The catalogue contains collections of:

=== Academics & Historians ===
Including: Dr Kathleen Barker (1925–1991), Richard Digby Day (b. 1941), George Rowell (d. 2001), Richard Southern (1903–1989) and Glynne Wickham (1922–2004)

=== Actors ===
Including: Sir Herbert Beerbohm Tree (1852–1917), Honor Blackman (b. 1925), Stephanie Cole (b. 1941), Edward Gordon Craig (1872–1966), Cyril Fletcher (1913–2005), Rosalinde Fuller (1892–1982), Joyce Grenfell (1910–1979), Sir Henry Irving (1838–1905), Harry Brodribb Irving (1870–1919), Miriam Karlin (1925–2011), Hannah Murray (b. 1989), Leon Quartermaine (1876–1967), Arnold Ridley (1896–1984), Jack Shepherd (b. 1940), Ernest Thesiger (1879–1961), Margaret Tyzack (1931–2011), Hermann Vezin (1829–1910), Peggy Ann Wood (1912–1998), and Susannah York (1939–2011).

=== Designers ===
Including: Graham Barlow (d.2003), Deirdre Clancy, David Cockayne, Edward Gordon Craig (1872–1966), Frederick Crooke (1908–1991), John Elvery (1939–1997), Paul Farnsworth, Laurence Irving (1897–1988), Oliver Messel (1904–1978), Motley Theatre Design Group, Patrick Robertson (1922–2009) and Rosemary Vercoe (1917–2013), Owen Paul Smyth (1895–1979), Yolanda Sonnabend (1935–2015), Alan Tagg (1928–2002), Julia Trevelyan Oman (1930–2003) and David Walker (1934–2008).

=== Directors ===
Including: Norman Ayrton (1924–2017), John Percy Burrell (1910–1972), Hugh Hunt (1911–1993), John Moody (1906–1993), David Phethean (1918–2001), Alex Reeve, and Jules Wright (1948–2015).

=== Organisations ===
Including: Bath Theatre Royal, Bristol Old Vic Company, Desperate Men, Old Vic (London), Shakespeare at the Tobacco Factory, Show of Strength Theatre Company, Theatre Roundabout, Welfare State International, Women's Playhouse Trust, The Critics' Circle, The Gallery First Nighters' Club, National Student Drama Festival, Royal Theatrical Fund, and the University of Bristol Department of Drama.

=== Writers ===
Including: Liane Aukin (1936–2016), Rosemary Davis (1926–2014), Kevin Elyot (1951–2014), Berta Freistadt (1942–2009), Margaret Macnamara (Margaret Mack) (1874–1950), Cecil Madden (1902–1987), George Frederic Norton (1869–1946), Sylvia Rayman (1923–1986), A.C.H. Smith (b. 1935), Phil Smith, Tom Vaughan (1911–1994), Fredrick Witney.

=== Others ===
Collections from a wide range of people connected to the business of theatre are also represented, for example: producers, managers, agents, photographers, marketing and wardrobe professionals.

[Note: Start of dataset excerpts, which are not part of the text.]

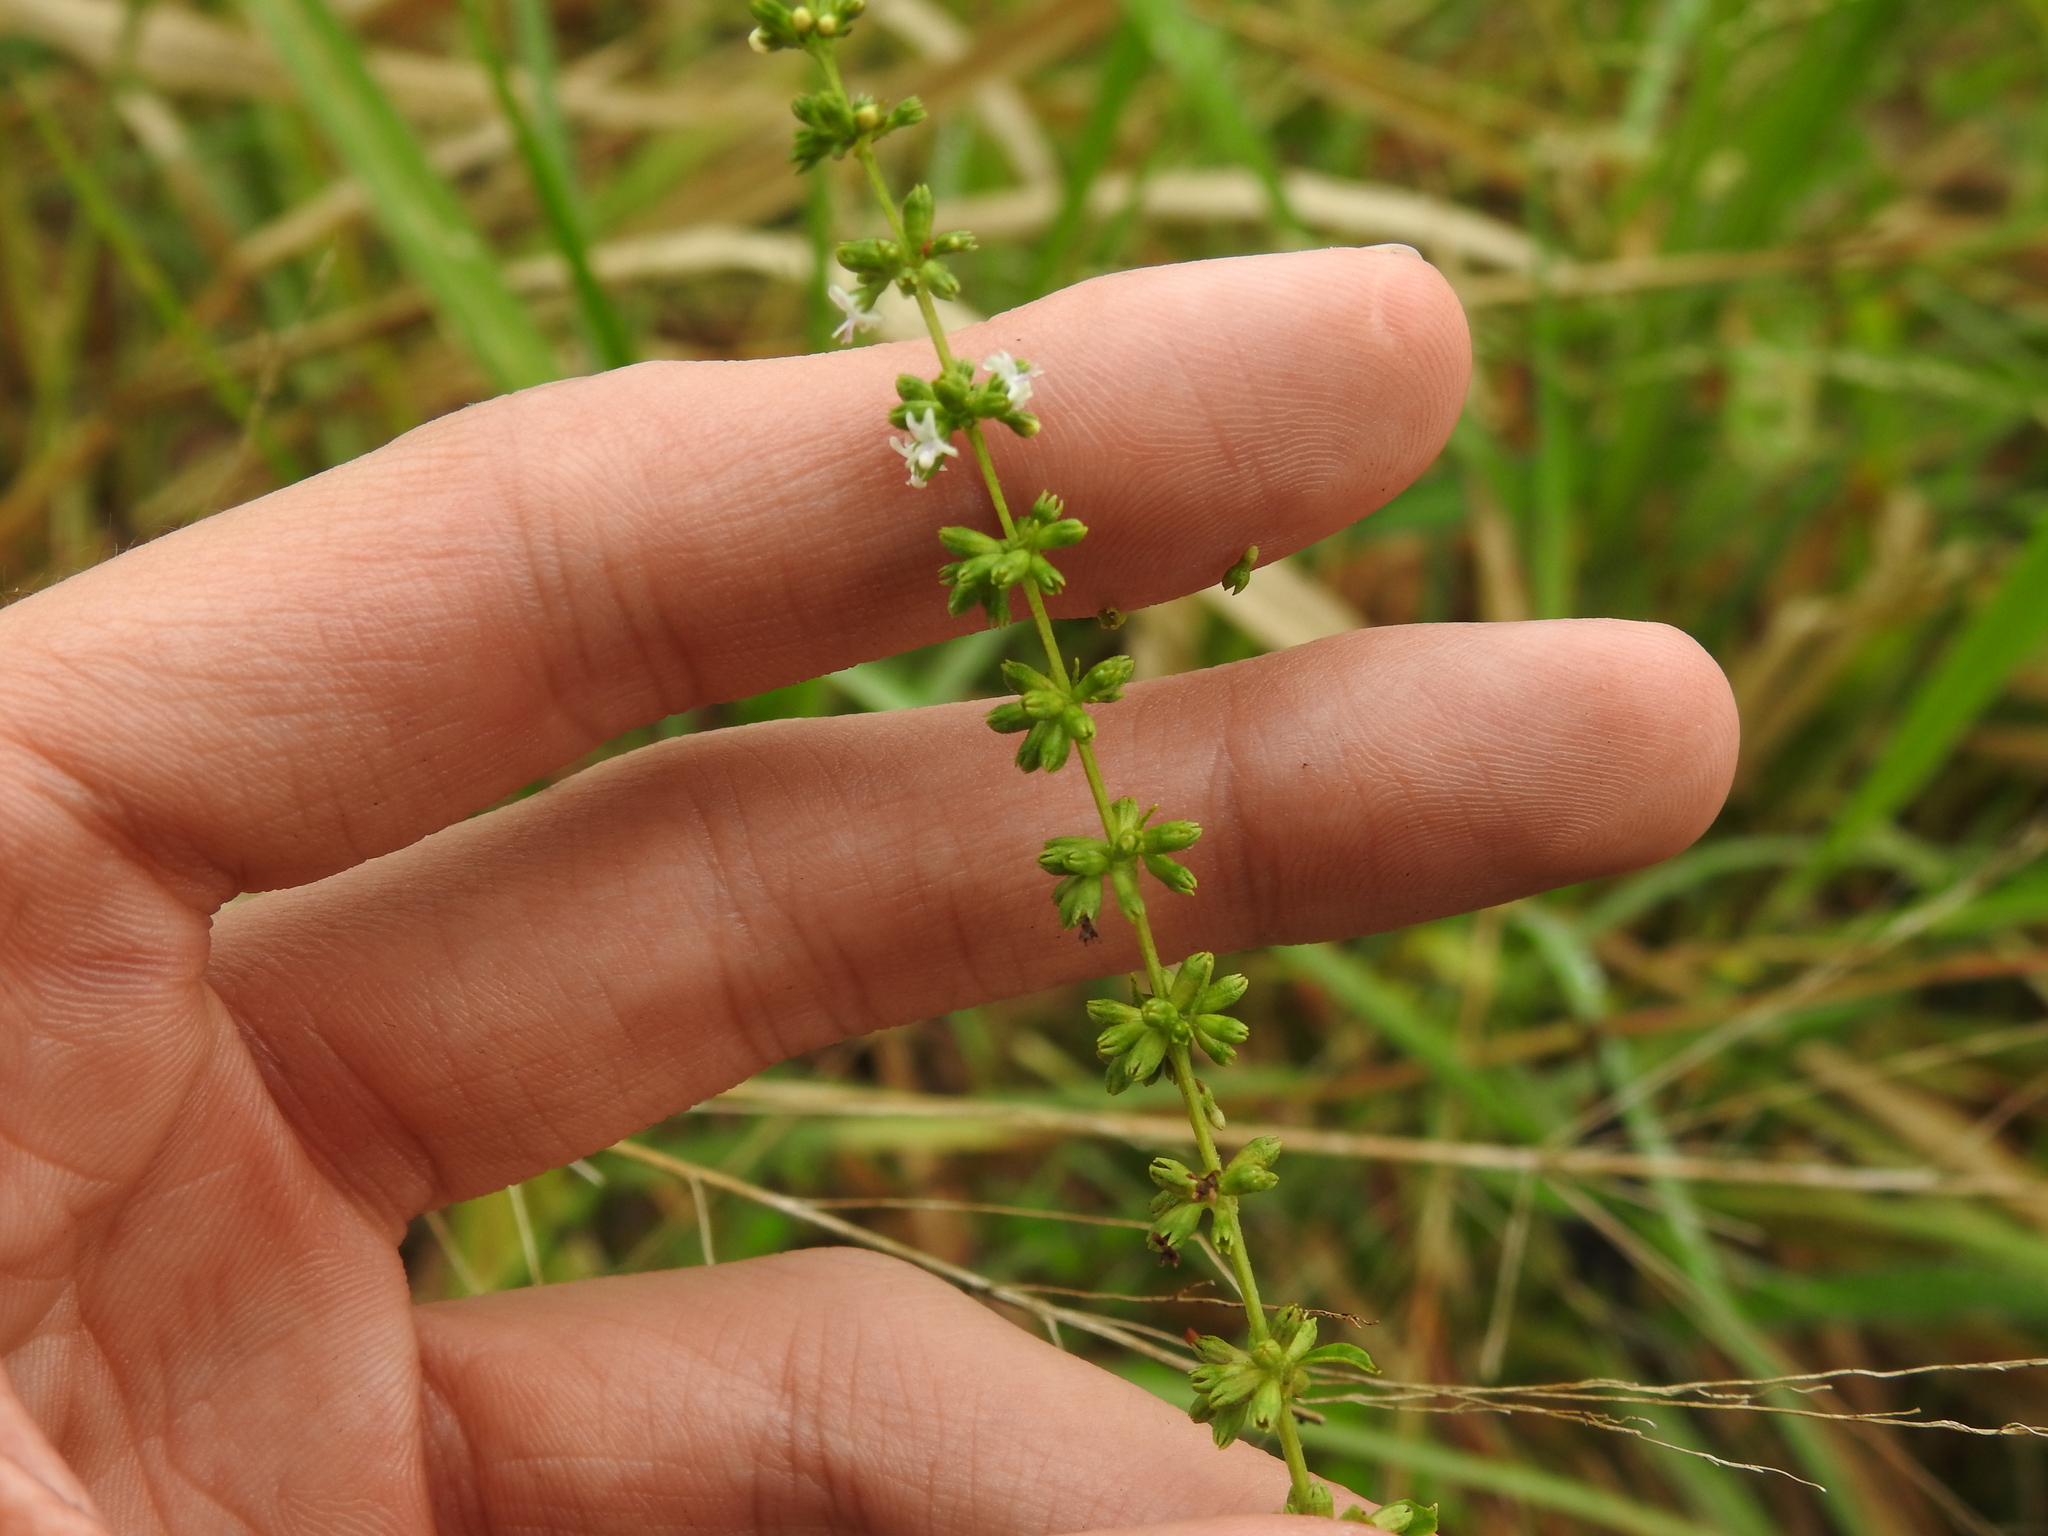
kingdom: Plantae
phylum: Tracheophyta
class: Magnoliopsida
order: Lamiales
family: Lamiaceae
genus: Condea
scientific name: Condea verticillata
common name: John charles
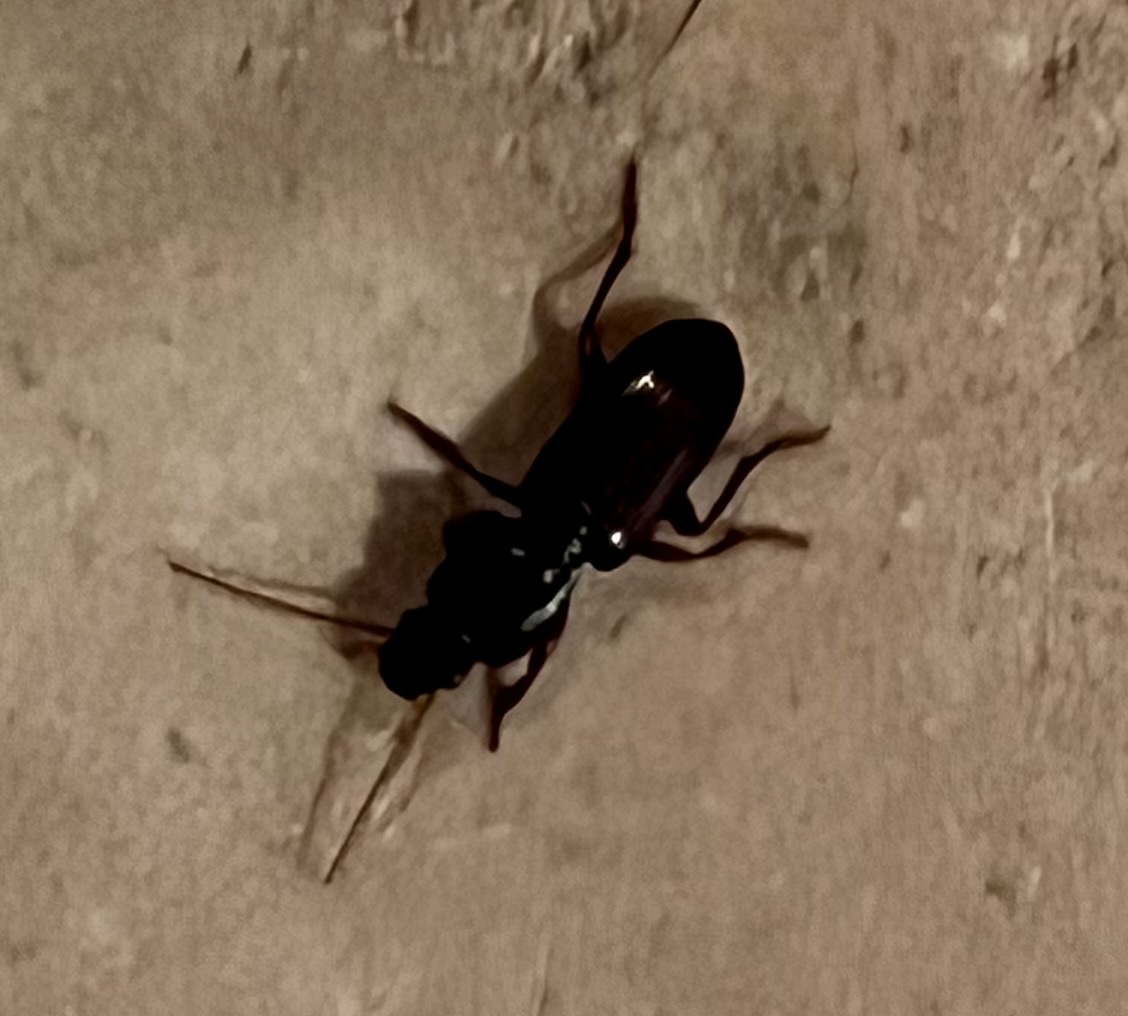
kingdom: Animalia
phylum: Arthropoda
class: Insecta
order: Coleoptera
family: Carabidae
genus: Stenomorphus
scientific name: Stenomorphus californicus
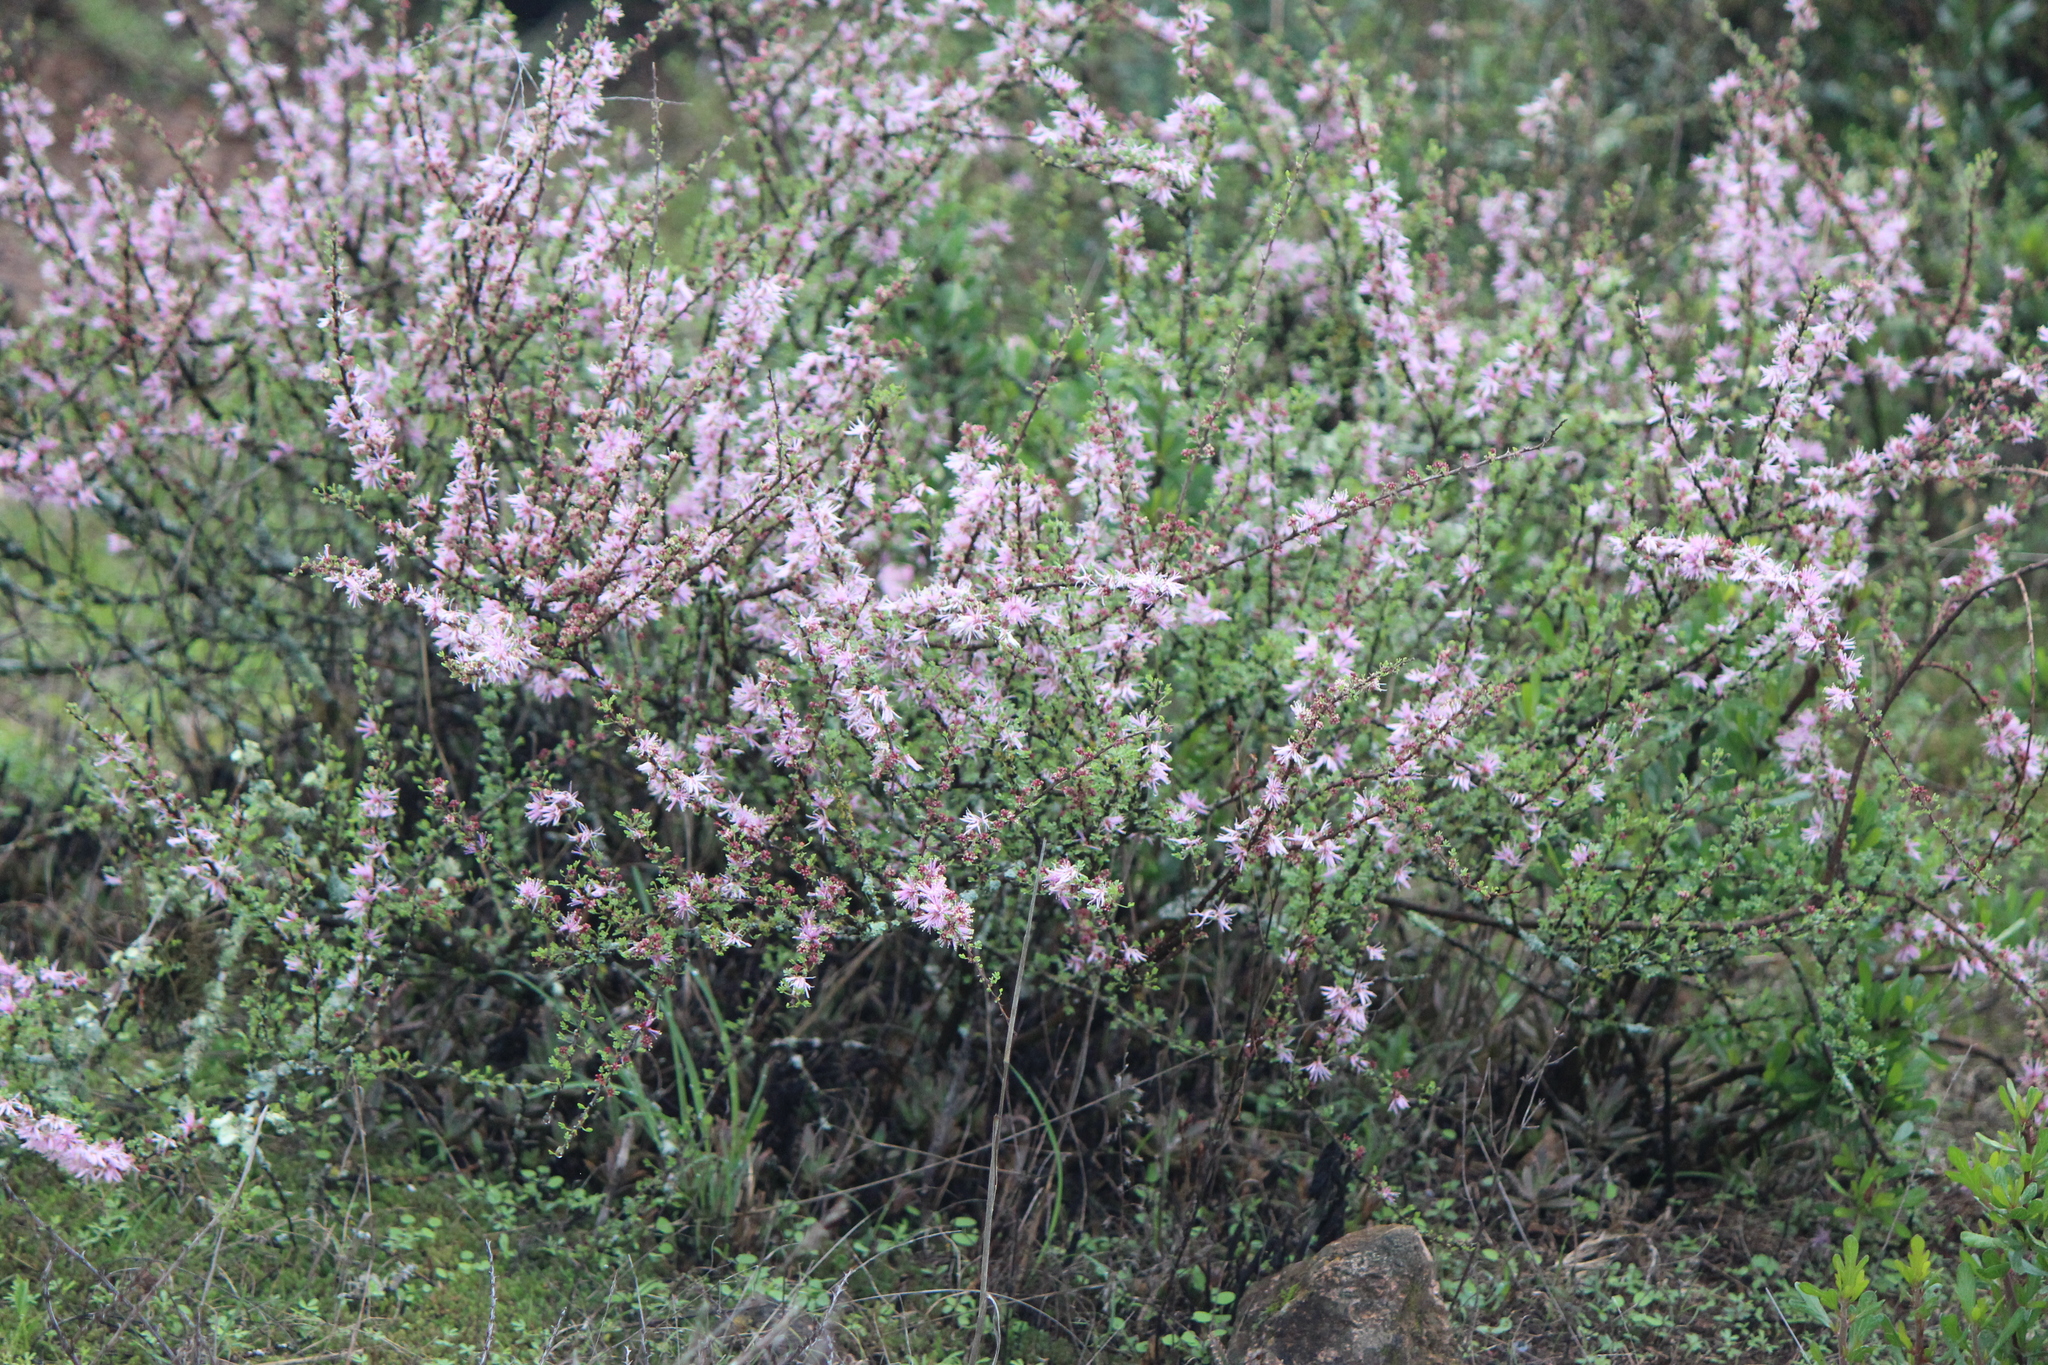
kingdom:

== Mander and Mitchenson Theatre Collection ==

In December 2010 the theatre collection of the actors and historians Raymond Mander and Joe Mitchenson was legally transferred in its entirety to the University of Bristol Theatre Collection. As an independent charity, the Mander and Mitchenson Theatrical Collection (MMTC) was already one of the three largest theatre history archives in the country. By incorporating the MMTC into its holdings, the University of Bristol Theatre Collection became one of the largest British theatre history archives in the world; in the UK second only to the Victoria and Albert Museum's Theatre & Performance Archive.

== Live Art Archives ==
The Live Art Archive holds physical information about existing Live Art / Performance Art materials, records and publications primarily in England and the UK. It includes the Record of Live Art Practice, the National Review of Live Art Archive, the Digital Performance Archive, the Arts Council England Live Art and Performance Archive, the Franko B Archive, Performance magazine Archive and the original tapes from the queerupnorth Video Archive, together with DVD copies for viewing.

== Library, Reading Room and Exhibition Space ==
The Theatre Collection has a reference library with over 25,000 books and more than 300 journal titles on all aspects of theatre. The catalogue can be viewed on the main University of Bristol Library site. Students, academics, and independent researchers can access the reference library and archival collections in the main reading room. Arranging an appointment in advance is highly recommended to facilitate object retrieval, particularly as some of the holdings are stored off-site.

The small exhibition area showcases aspects of the collections and is open to the general public.